ABSTRACT

Values in education are manifested in different ways. They may be explicitly taught as part of some deliberate programme or stated in the goals set out in a school mission statement. They may be transmitted as an aspect of a school’s ‘ethos’ or hidden curriculum or, more implicitly still, institutionalised in the very fabric of the education system. In the case of grant-maintained (GM) status the values have been those championed by what was a reforming Conservative government, suspicious of local education authorities (LEAs), admiring of the mechanisms of the market place and apparently anxious to give more power to parents whilst expanding central controls over the curriculum and tightening up compliance to its agenda through inspection and the publication of tables measuring school performance against its own criteria.
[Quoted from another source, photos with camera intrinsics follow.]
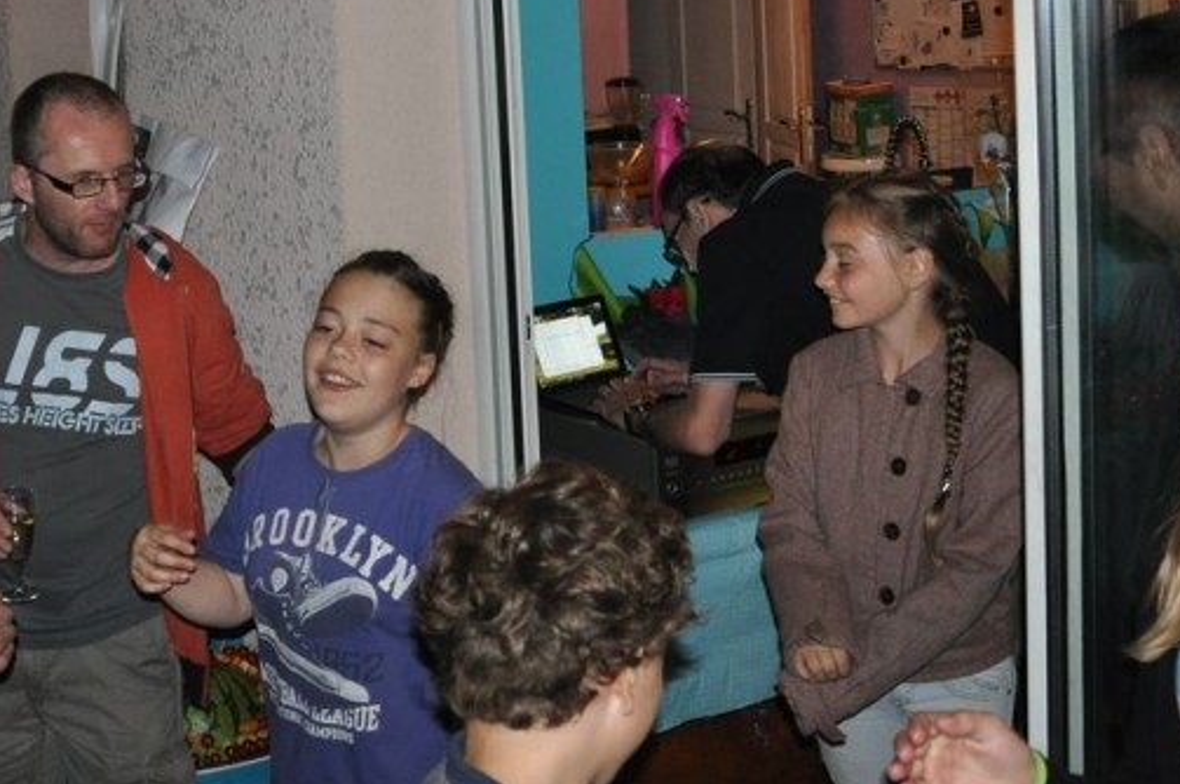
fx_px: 1800
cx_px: 446
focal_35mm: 55
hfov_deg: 36.1
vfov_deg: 23.9
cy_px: 85
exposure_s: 1/60
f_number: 3.5
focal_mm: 18
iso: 800
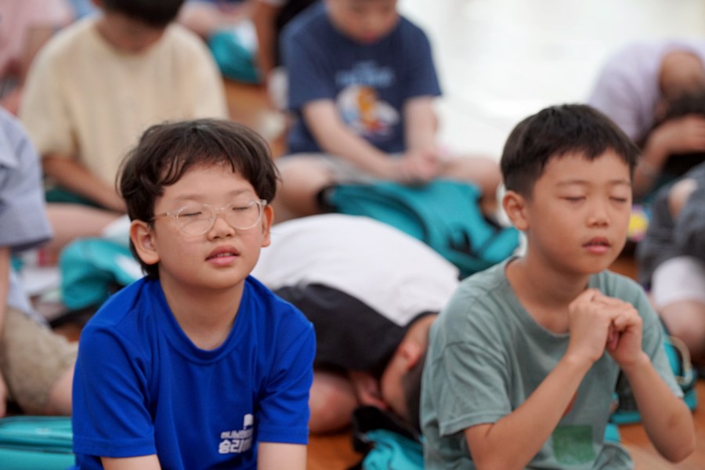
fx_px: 2996
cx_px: 352
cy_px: 235
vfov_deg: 9.0
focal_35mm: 153
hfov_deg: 13.4
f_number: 4
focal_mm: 153
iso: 1250
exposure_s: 1/160
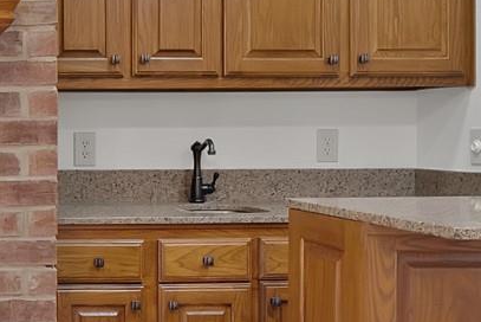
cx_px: -86
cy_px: 131
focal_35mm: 59
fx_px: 789
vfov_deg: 23.0
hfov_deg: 29.5
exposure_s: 1.3
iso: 640
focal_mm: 12
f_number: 9
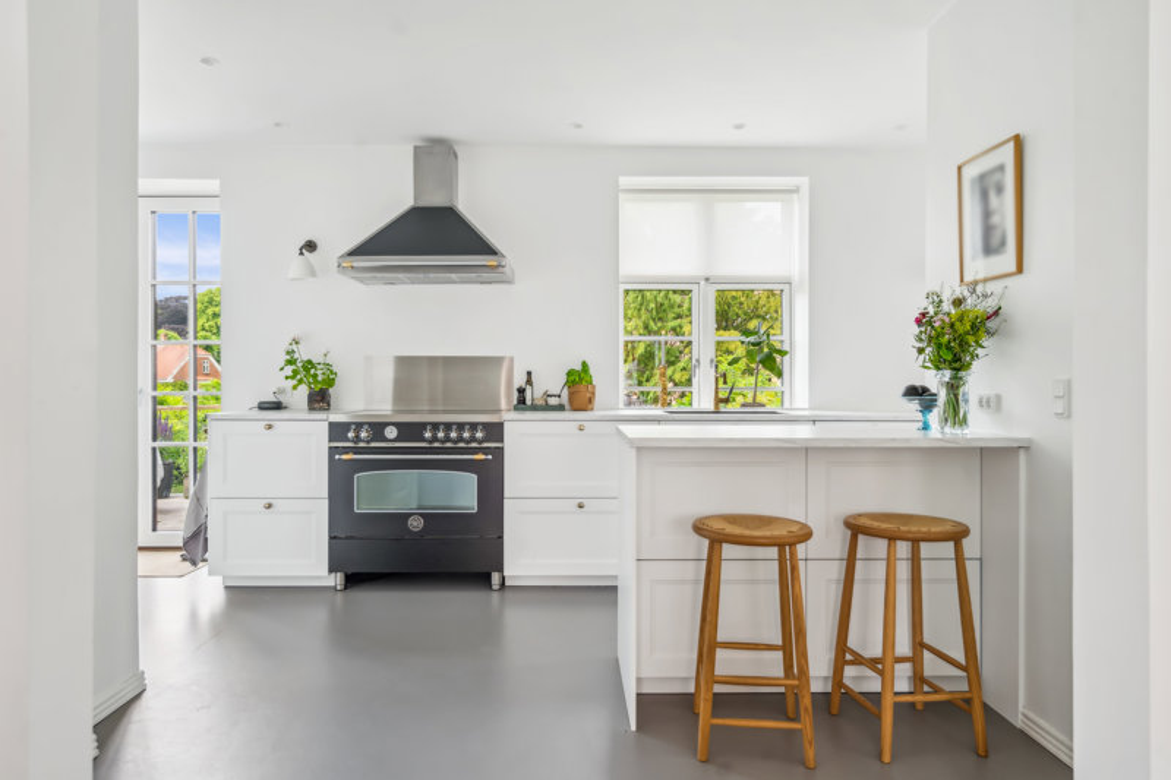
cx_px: 586
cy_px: 390
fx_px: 683
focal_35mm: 21
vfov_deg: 59.5
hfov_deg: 81.2
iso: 400
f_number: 8
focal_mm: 21
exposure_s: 1/30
The debate about ‘opting out’, the term used to describe the process by which schools left their LEAs to take on GM status, and about fee-paying independent schools ‘opting in’ to take state funding through becoming GM, however, was particularly beset by questions of the morality involved, especially in the case of schools with a religious affiliation. This chapter makes use of a variety of sources, including a survey of all the Catholic GM schools in England, an interview with a bishop at the centre of such a debate in his own diocese, and a number of documents, to analyse the issues and to derive insights about the processes involved. These matters, it is argued, have a more general relevance in understanding the relationship between church and state and have implications for those of other faiths who may be implicated in similar controversies.